**Selected excerpt**
================
Microscopy technique heightens understanding of brain cell death during stroke
One of the major impediments to understanding how brain cells die during a stroke and identifying new ways to protect them has been the long-standing inability to image strokes, or ischemic events, in living tissue.
One of the major impediments to understanding how brain cells die during a stroke and identifying new ways to protect them has been the long-standing inability to image strokes, or ischemic events, in living tissue. Now researchers at Cornell University, led by Research Associate Nozomi Nishimura, have developed methods to induce strokes in animal models and image the events as they unfold.
"We can see the dynamics of interaction," Nishimura says, adding that some neurons most likely die due to interactions with many different types of cells, including immune system cells, vascular cells, astrocytes and glial cells. She and her colleagues visualize intercellular dynamics via two-photon excited fluorescence (TPEF) microscopy, which is able to image individual cells and capillaries. Employing relatively long wavelengths of light, Nishimura and her colleagues have succeeded in imaging at greater depths into tissue than has been possible to date.
Nishimura and her colleagues have also developed a method to induce localized lesions within rodent models. They adapted a technology, femtosecond laser ablation, typically used in micromachining of solid materials, for a novel biological use. This ability to induce specific small lesions is particularly important to creating viable models in which to study the progression typical of dementia. According to Nishimura, it is becoming clear that many elderly people suffering from dementia have experienced a series of microstrokes, triggering cumulative damage. "How is it that these small bleeds or blood clots affect neurons?" she asks, adding that the ability to introduce and then image microstrokes in a model system should shed light on how damage might best be mitigated.
The laser ablation system is also being explored for use in surgical manipulation and in examining tumor migration; specifically, how cells shed from tumors might also block blood vessels.
The presentation, "Nonlinear Optical Tools for Studying Small-Stroke at Microscopic Scales," takes place on October 26 at the Frontiers in Optics (FiO) 2010/Laser Science XXVI—the 94th annual meeting of the Optical Society (OSA), which is being held together with the annual meeting of the American Physical Society (APS) Division of Laser Science at the Rochester Riverside Convention Center in Rochester, NY, from October 24-28.
================
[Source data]

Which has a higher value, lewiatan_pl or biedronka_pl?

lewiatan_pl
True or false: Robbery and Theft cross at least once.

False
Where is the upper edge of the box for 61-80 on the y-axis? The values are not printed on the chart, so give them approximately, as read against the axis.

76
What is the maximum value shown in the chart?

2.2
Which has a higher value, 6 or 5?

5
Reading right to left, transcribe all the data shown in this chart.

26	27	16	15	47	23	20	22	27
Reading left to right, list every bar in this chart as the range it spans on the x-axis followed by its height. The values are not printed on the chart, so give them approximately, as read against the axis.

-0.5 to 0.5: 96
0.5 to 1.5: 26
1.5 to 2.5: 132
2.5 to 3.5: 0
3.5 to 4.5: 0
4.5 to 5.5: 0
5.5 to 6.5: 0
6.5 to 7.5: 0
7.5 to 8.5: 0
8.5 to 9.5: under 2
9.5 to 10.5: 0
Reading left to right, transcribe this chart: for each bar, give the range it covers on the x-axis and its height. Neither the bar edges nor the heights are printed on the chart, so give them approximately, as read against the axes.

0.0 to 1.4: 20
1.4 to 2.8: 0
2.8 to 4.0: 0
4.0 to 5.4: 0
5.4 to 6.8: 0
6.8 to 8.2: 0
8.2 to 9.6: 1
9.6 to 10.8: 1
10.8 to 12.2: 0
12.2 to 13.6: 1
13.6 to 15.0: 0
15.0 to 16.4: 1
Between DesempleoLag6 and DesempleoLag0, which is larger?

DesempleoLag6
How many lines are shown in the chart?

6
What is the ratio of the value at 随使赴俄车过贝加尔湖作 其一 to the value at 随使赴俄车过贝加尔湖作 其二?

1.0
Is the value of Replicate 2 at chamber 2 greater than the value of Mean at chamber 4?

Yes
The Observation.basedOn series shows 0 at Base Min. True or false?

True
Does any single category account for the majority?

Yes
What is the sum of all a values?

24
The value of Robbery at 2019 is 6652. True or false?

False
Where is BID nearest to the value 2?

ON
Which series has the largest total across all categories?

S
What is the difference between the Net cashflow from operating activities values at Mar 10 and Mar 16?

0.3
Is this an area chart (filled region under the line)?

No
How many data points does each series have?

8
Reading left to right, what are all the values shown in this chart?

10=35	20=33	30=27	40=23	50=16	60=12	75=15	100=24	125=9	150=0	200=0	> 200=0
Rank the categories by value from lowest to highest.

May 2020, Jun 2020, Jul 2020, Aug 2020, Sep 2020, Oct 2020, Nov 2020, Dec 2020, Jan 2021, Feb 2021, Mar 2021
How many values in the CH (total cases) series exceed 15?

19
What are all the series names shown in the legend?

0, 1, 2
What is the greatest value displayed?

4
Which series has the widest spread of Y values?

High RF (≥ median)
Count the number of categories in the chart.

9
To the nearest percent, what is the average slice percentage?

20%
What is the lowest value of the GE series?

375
================
**Exercises to complete**
1 - Rewrite the part of the stroke imaging text from "The laser ablation" up to and including "from October 24-28.", replacing "tumor migration" with "tumor spread".
2 - Answer these questions using the stroke imaging text.
(a) Who led the Cornell University researchers?
(b) Which microscopy technique do the researchers use to visualize intercellular dynamics?
(c) On what date does the presentation take place?
None of this work requires the source data.

**Problem solutions**
1 -
The laser ablation system is also being explored for use in surgical manipulation and in examining tumor spread; specifically, how cells shed from tumors might also block blood vessels.
The presentation, "Nonlinear Optical Tools for Studying Small-Stroke at Microscopic Scales," takes place on October 26 at the Frontiers in Optics (FiO) 2010/Laser Science XXVI—the 94th annual meeting of the Optical Society (OSA), which is being held together with the annual meeting of the American Physical Society (APS) Division of Laser Science at the Rochester Riverside Convention Center in Rochester, NY, from October 24-28.

2 -
(a) Research Associate Nozomi Nishimura
(b) Two-photon excited fluorescence (TPEF) microscopy
(c) October 26